• Festivals

Shola Amoo Returns to Sundance with ‘The Last Tree ‘

The Last Tree, presented in the World Drama section at this year’s Sundance festival, is written and directed by Shola Amoo and is a semi-autobiographical film. Femi (played by Sam Adewunmi), is a British kid of Nigerian heritage: he is 10 years old when, after a happy childhood in the rural white idyllic community of Lincolnshire, he moves to a diverse, poorer inner London neighborhood to live with his biological mother. Unfamiliar with the new culture and environment surrounding him, Femi spends his teenage years (Adewunmi plays the older Femi) trying to find the path to his identity and adulthood.

“There are definitely elements from my own life,” says Amoo during our meeting at the Sundance Film Festival Co-Op on Main Street in Park City. “I was also a foster child and then I had to move to live with my biological mom.  I wanted to explore that process in the film, moving a young boy from one space to another, someone who is conflicted about where he’s living now and what his identity is and how he has to learn to grow up.”

he Last Tree was not an easy film to bring to the screen, explains the filmmaker whose first short film A Moving Image premiered in Sundance in 2017. “We had support from BFI [British Film Institute], and we were in development with them for some time. Initially, it was supposed to be a small film, but then the story got bigger and bigger and evolving,  with more locations and characters, and we just needed more money. We started working independently with the BFI, and we got the financing through BFI and Great Point Media.”

Sam Adewunmi in The Last Tree by Shola Amoo.

angus young/sundance institute

 

Sam Adewunmi, a British Nigerian actor, born in London and raised by his single mother and a grandmother who never learned English and only spoke to her grandson in her native Yoruba language, talks enthusiastically about the project: “I related immediately to this story, it talked to me deep inside,” says the actor, sitting next to Amoo, a beer in their hands. “It spoke to me on many levels. There’s the theme of identity and figuring out who you are and where you are from, which I think is a universal theme for young people around the world. Femi’s story starts when he’s 16, a very challenging time and a lot of hormones and stuff! [he laughs]. Well, just trying to figure out your place in the world, and I can definitely relate to that. But I also relate to being raised by a single mother and trying to get through London without getting into trouble and following the right path.”

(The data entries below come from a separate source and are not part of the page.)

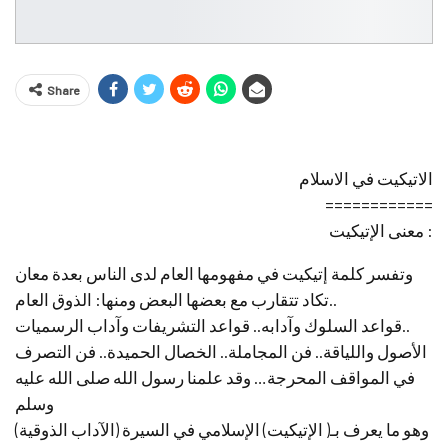
Share
الاتيكيت في الاسلام
============
معنى الإتيكيت :
وتفسر كلمة إتيكيت في مفهومها العام لدى الناس بعدة معان
تكاد تتقارب مع بعضها البعض ومنها: الذوق العام..
قواعد السلوك وآدابه.. قواعد التشريفات وآداب الرسميات..
الأصول واللياقة.. فن المجاملة.. الخصال الحميدة.. فن التصرف
في المواقف المحرجة… وقد علمنا رسول الله صلى الله عليه
وسلم
(الآداب الذوقية) وهو ما يعرف بـ( الإتيكيت) الإسلامي في السيرة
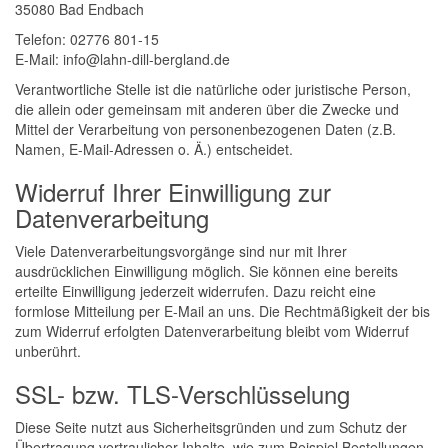
35080 Bad Endbach
Telefon: 02776 801-15
E-Mail: info@lahn-dill-bergland.de
Verantwortliche Stelle ist die natürliche oder juristische Person,
die allein oder gemeinsam mit anderen über die Zwecke und
Mittel der Verarbeitung von personenbezogenen Daten (z.B.
Namen, E-Mail-Adressen o. Ä.) entscheidet.
Widerruf Ihrer Einwilligung zur
Datenverarbeitung
Viele Datenverarbeitungsvorgänge sind nur mit Ihrer
ausdrücklichen Einwilligung möglich. Sie können eine bereits
erteilte Einwilligung jederzeit widerrufen. Dazu reicht eine
formlose Mitteilung per E-Mail an uns. Die Rechtmäßigkeit der bis
zum Widerruf erfolgten Datenverarbeitung bleibt vom Widerruf
unberührt.
SSL- bzw. TLS-Verschlüsselung
Diese Seite nutzt aus Sicherheitsgründen und zum Schutz der
Übertragung vertraulicher Inhalte, wie zum Beispiel Bestellungen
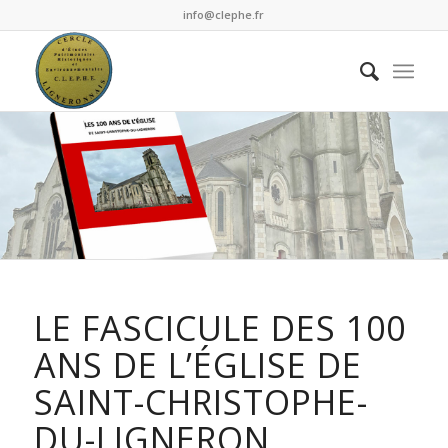
info@clephe.fr
LE FASCICULE DES 100
ANS DE L’ÉGLISE DE
SAINT-CHRISTOPHE-
DU-LIGNERON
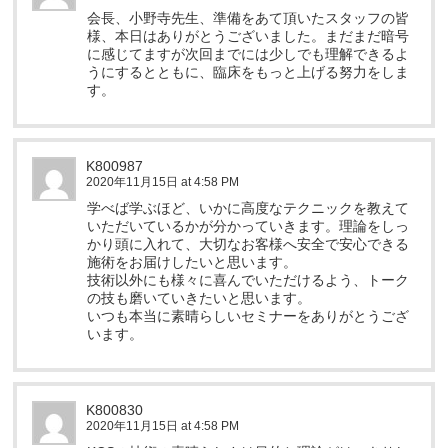
会長、小野寺先生、準備をあて頂いたスタッフの皆
様、本日はありがとうございました。まだまだ暗号
に感じてますが次回までには少しでも理解できるよ
うにするとともに、臨床をもっと上げる努力をしま
す。
K800987
2020年11月15日 at 4:58 PM
学べば学ぶほど、いかに高度なテクニックを教えて
いただいているかが分かっていきます。理論をしっ
かり頭に入れて、大切なお客様へ安全で安心できる
施術をお届けしたいと思います。
技術以外にも様々に喜んでいただけるよう、トーク
の技も磨いていきたいと思います。
いつも本当に素晴らしいセミナーをありがとうござ
います。
K800830
2020年11月15日 at 4:58 PM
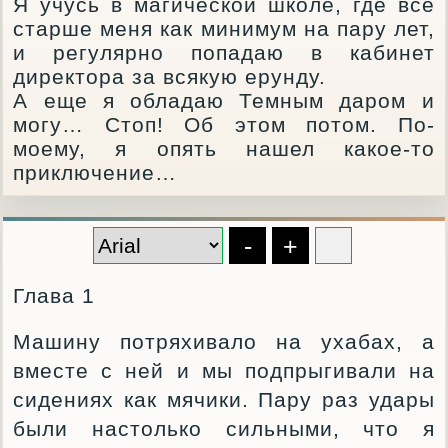
Я учусь в магической школе, где все
старше меня как минимум на пару лет,
и регулярно попадаю в кабинет
директора за всякую ерунду.
А еще я обладаю Темным даром и
могу… Стоп! Об этом потом. По-
моему, я опять нашел какое-то
приключение…
-
+
Глава 1
Машину потряхивало на ухабах, а
вместе с ней и мы подпрыгивали на
сидениях как мячики. Пару раз удары
были настолько сильными, что я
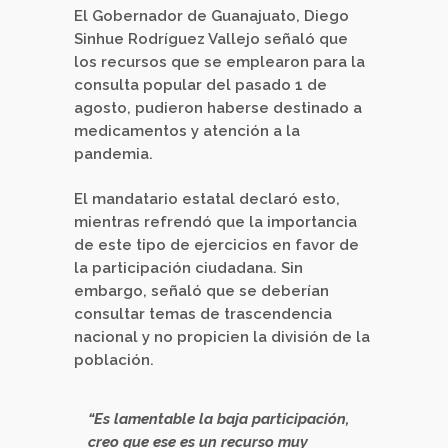
El Gobernador de Guanajuato, Diego
Sinhue Rodríguez Vallejo señaló que
los recursos que se emplearon para la
consulta popular del pasado 1 de
agosto, pudieron haberse destinado a
medicamentos y atención a la
pandemia.
El mandatario estatal declaró esto,
mientras refrendó que la importancia
de este tipo de ejercicios en favor de
la participación ciudadana. Sin
embargo, señaló que se deberían
consultar temas de trascendencia
nacional y no propicien la división de la
población.
“Es lamentable la baja participación,
creo que ese es un recurso muy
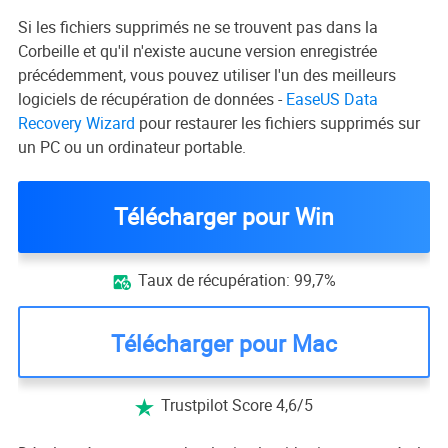
Si les fichiers supprimés ne se trouvent pas dans la
Corbeille et qu'il n'existe aucune version enregistrée
précédemment, vous pouvez utiliser l'un des meilleurs
logiciels de récupération de données -
EaseUS Data
Recovery Wizard
pour restaurer les fichiers supprimés sur
un PC ou un ordinateur portable.
Télécharger pour Win
Taux de récupération: 99,7%

Télécharger pour Mac
Trustpilot Score 4,6/5

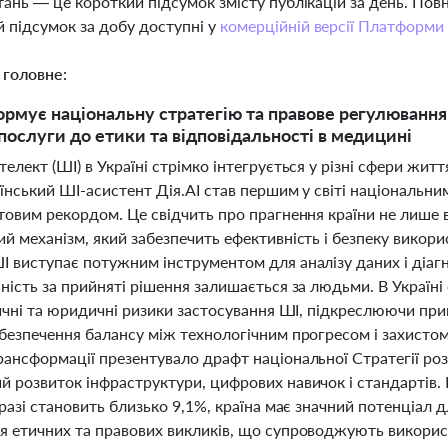
тань — це короткий підсумок змісту публікацій за день. По
 підсумок за добу доступні у
комерційній версії Платформи
 головне:
ормує національну стратегію та правове регулювання
послуги до етики та відповідальності в медицині
елект (ШІ) в Україні стрімко інтегрується у різні сфери жит
аїнський ШІ-асистент Дія.AI став першим у світі національн
товим рекордом. Це свідчить про прагнення країни не лише 
й механізм, який забезпечить ефективність і безпеку викор
 виступає потужним інструментом для аналізу даних і діагн
ність за прийняті рішення залишається за людьми. В Україні
етичні та юридичні ризики застосування ШІ, підкреслюючи п
абезпечення балансу між технологічним прогресом і захистом
рансформації презентувало драфт національної Стратегії роз
й розвиток інфраструктури, цифрових навичок і стандартів.
аразі становить близько 9,1%, країна має значний потенціал
я етичних та правових викликів, що супроводжують використ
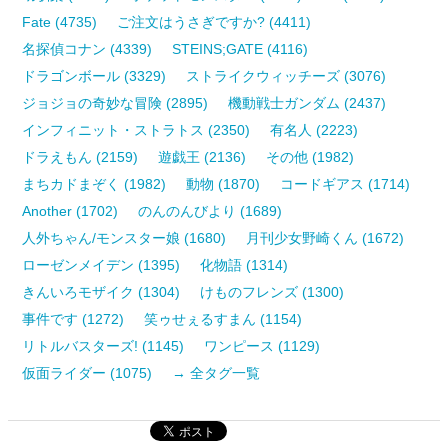
Fate (4735)
ご注文はうさぎですか? (4411)
名探偵コナン (4339)
STEINS;GATE (4116)
ドラゴンボール (3329)
ストライクウィッチーズ (3076)
ジョジョの奇妙な冒険 (2895)
機動戦士ガンダム (2437)
インフィニット・ストラトス (2350)
有名人 (2223)
ドラえもん (2159)
遊戯王 (2136)
その他 (1982)
まちカドまぞく (1982)
動物 (1870)
コードギアス (1714)
Another (1702)
のんのんびより (1689)
人外ちゃん/モンスター娘 (1680)
月刊少女野崎くん (1672)
ローゼンメイデン (1395)
化物語 (1314)
きんいろモザイク (1304)
けものフレンズ (1300)
事件です (1272)
笑ゥせぇるすまん (1154)
リトルバスターズ! (1145)
ワンピース (1129)
仮面ライダー (1075)
→ 全タグ一覧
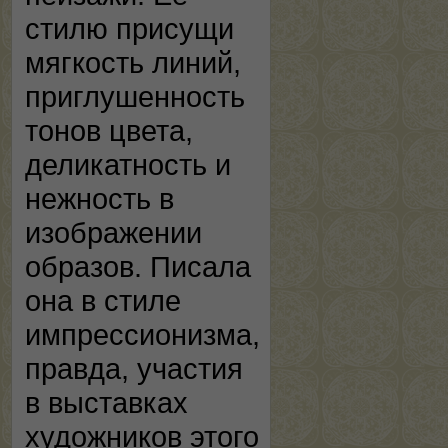
стилю присущи
мягкость линий,
приглушенность
тонов цвета,
деликатность и
нежность в
изображении
образов. Писала
она в стиле
импрессионизма,
правда, участия
в выставках
художников этого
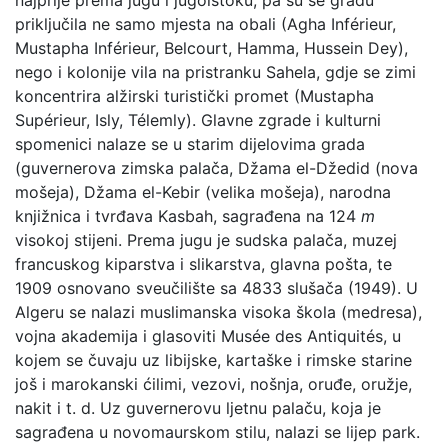
priključila ne samo mjesta na obali (Agha Inférieur,
Mustapha Inférieur, Belcourt, Hamma, Hussein Dey),
nego i kolonije vila na pristranku Sahela, gdje se zimi
koncentrira alžirski turistički promet (Mustapha
Supérieur, Isly, Télemly). Glavne zgrade i kulturni
spomenici nalaze se u starim dijelovima grada
(guvernerova zimska palača, Džama el-Džedid (nova
mošeja), Džama el-Kebir (velika mošeja), narodna
knjižnica i tvrđava Kasbah, sagrađena na 124
m
visokoj stijeni. Prema jugu je sudska palača, muzej
francuskog kiparstva i slikarstva, glavna pošta, te
1909 osnovano sveučilište sa 4833 slušača (1949). U
Algeru se nalazi muslimanska visoka škola (medresa),
vojna akademija i glasoviti Musée des Antiquités, u
kojem se čuvaju uz libijske, kartaške i rimske starine
još i marokanski ćilimi, vezovi, nošnja, oruđe, oružje,
nakit i t. d. Uz guvernerovu ljetnu palaču, koja je
sagrađena u novomaurskom stilu, nalazi se lijep park.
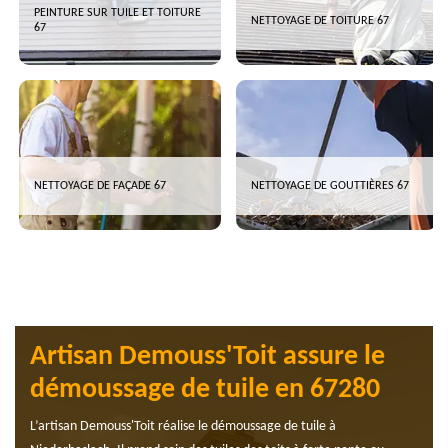
PEINTURE SUR TUILE ET TOITURE
NETTOYAGE DE TOITURE 67
67
NETTOYAGE DE FAÇADE 67
NETTOYAGE DE GOUTTIÈRES 67
Artisan Demouss'Toit assure le
démoussage de tuile en 67280
L’artisan Demouss'Toit réalise le démoussage de tuile à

The Last Tree is a film, in Amoo’s words, which ideally touches everybody in the world: “The language of filmmaking is so global, so many communities document and present themselves through films. And we all go into dark rooms, or at least I hope we all continue to go into dark rooms, with a bunch of strangers and watch these documentations of different cultures, different ideas, different philosophies; and I think that is the only way, or one of the key ways to pull down these kinds of barriers, these separations that we have.  I think film is really important in providing perspective and insight that you might not be able to access in many ways. We are in Park City and I have no idea how many people here in Utah will have that kind of acknowledgment of the experience that Femi went through in London and his connection to Nigeria. And maybe this film will shed some light on it and bring some understanding. I think the journey that Femi goes on is one where he has a fuller sense of his identity over time and a better understanding of the sacrifices that his mother made for him which he couldn’t fully understand as a kid. And to me, that is the key to understanding this film.”